15. The apparatus of claim 14,

the generation module is specifically used for determining an image feature data set corresponding to the detail-rich image block according to the detail-rich image block;

the generating module is specifically configured to perform binarization processing on the determined image feature data set to obtain similarity of any two image blocks in the detail-rich image blocks;

the determining module is specifically configured to determine the similar image blocks when the similarity of any two image blocks is greater than the first threshold.

16. The apparatus according to claim 15, wherein the similarity between any two image blocks satisfies:

17. The apparatus of claim 13,

the determining module is specifically configured to determine a position of the low-resolution image in the video when the low-resolution image is a frame in the video;

18. The apparatus of any one of claims 15-17,

the generating module is specifically configured to perform image exchange processing on the detail-rich image block and the similar image block to generate a first exchange image;

the generating module is specifically configured to perform super-resolution processing on the first exchanged image, the second exchanged image, and the low-resolution image to generate a first image;

19. The apparatus of claim 18, wherein the super-resolution image processing apparatus further comprises an acquisition module;

the generation module is specifically configured to perform amplification processing on the image blocks with poor details to generate an amplified image, where the amplification processing includes bicubic interpolation processing;

the generating module is specifically configured to perform super-resolution processing on the high-definition image, the enlarged image, and the first image to generate the super-resolution image, where the high-definition image and the enlarged image serve as reference images of the first image.

20. The apparatus of claim 19, wherein the high-definition image is from a remote device, and wherein the high-definition image is an image generated by the remote device by performing super-resolution processing on the low-resolution image.

21. The apparatus of claim 19, wherein the high definition images are from a preset high definition gallery comprising at least one of the high definition images.

22. The apparatus of claim 21,

the determining module is further configured to determine the high-definition image in the prefabricated high-definition gallery according to the first image, and similarity between the high-definition image and the first image is greater than the first threshold.

23. The apparatus of claim 13,

the acquisition module is further used for acquiring an image set;

the generation module is further configured to perform data augmentation processing on the first sub-training set to generate a second sub-training set, where the data augmentation processing includes image inversion, image rotation, image reduction, and image stretching;

the generation module is further configured to generate a first training set according to the first sub-training set and the second sub-training set, where the first training set is used to train a first network model, and the first network model is used to generate the detail-rich image blocks and the detail-poor image blocks.

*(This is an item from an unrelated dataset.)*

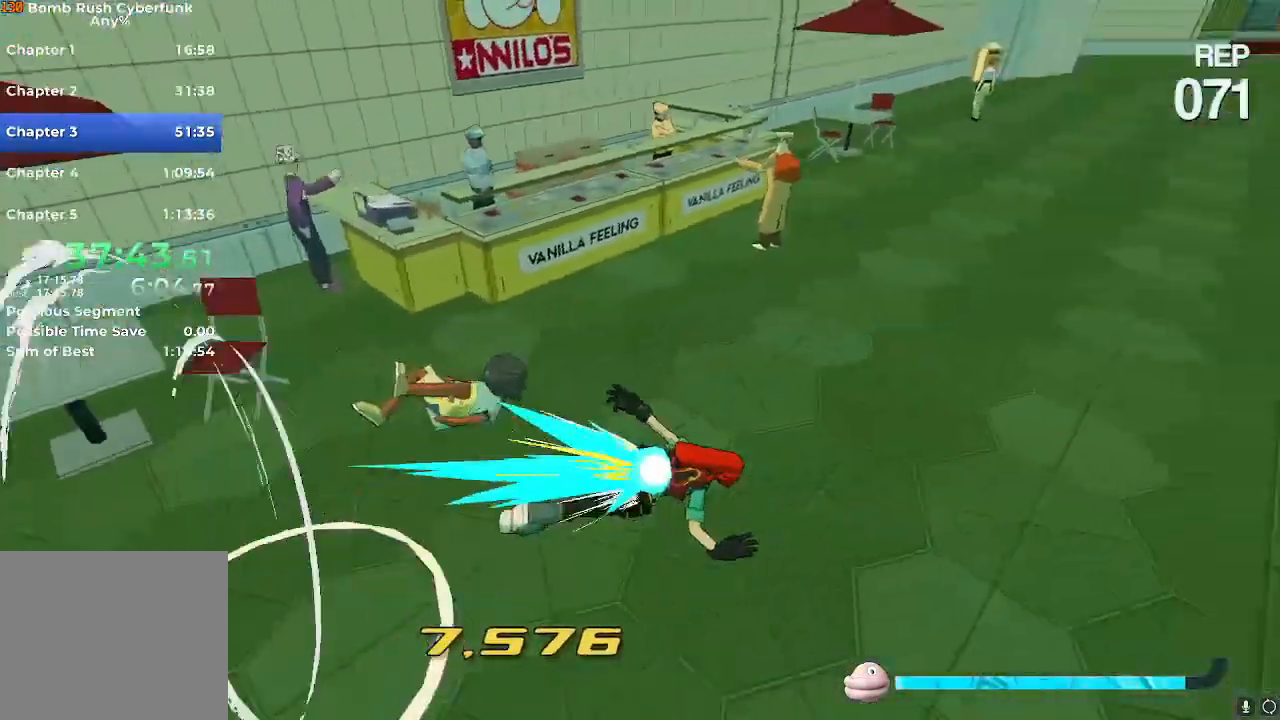
{"buttons": ["R2"], "left_stick": "up", "right_stick": "center", "events": [[117, "left_stick", "up-right"], [300, "right_stick", "center"], [317, "left_stick", "up"], [367, "A", "down"], [450, "A", "up"]]}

24. The apparatus according to any of claims 13-23, wherein the image characteristic information comprises edge information of the image, contour information of the image, brightness information of the image, and/or color information of the image.

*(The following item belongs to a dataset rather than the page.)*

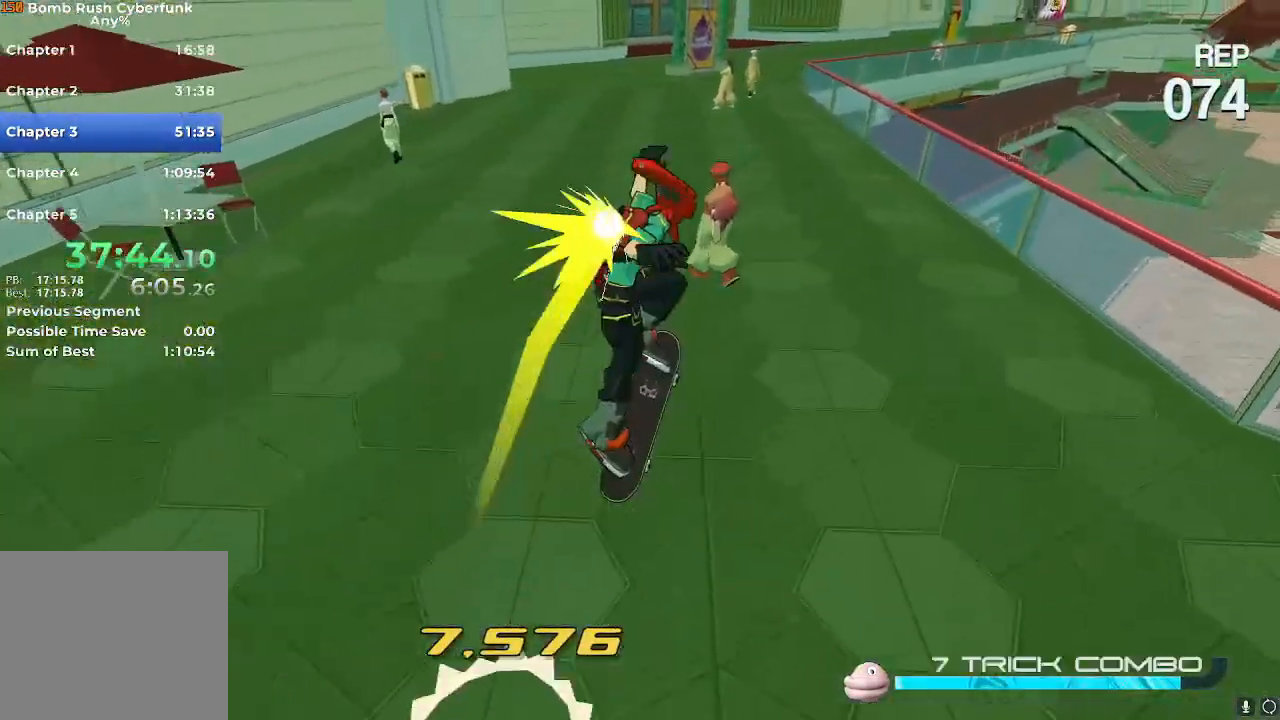
{"buttons": ["R2"], "left_stick": "up", "right_stick": "center", "events": [[16, "L2", "down"], [150, "L2", "up"], [350, "A", "down"], [383, "A", "up"]]}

25. A computing device comprising a memory and a processor,

the memory to store computer instructions;

the processor executes the computer instructions stored by the memory to perform the method of any of the above claims 1-12.

26. A computer readable storage medium having computer instructions stored thereon which, when executed by a computing device, cause the computing device to perform the method of any of claims 1 to 12.

27. A computer program product comprising instructions which, when run on a computer or processor, cause the computer or processor to carry out the method of any one of claims 1 to 12.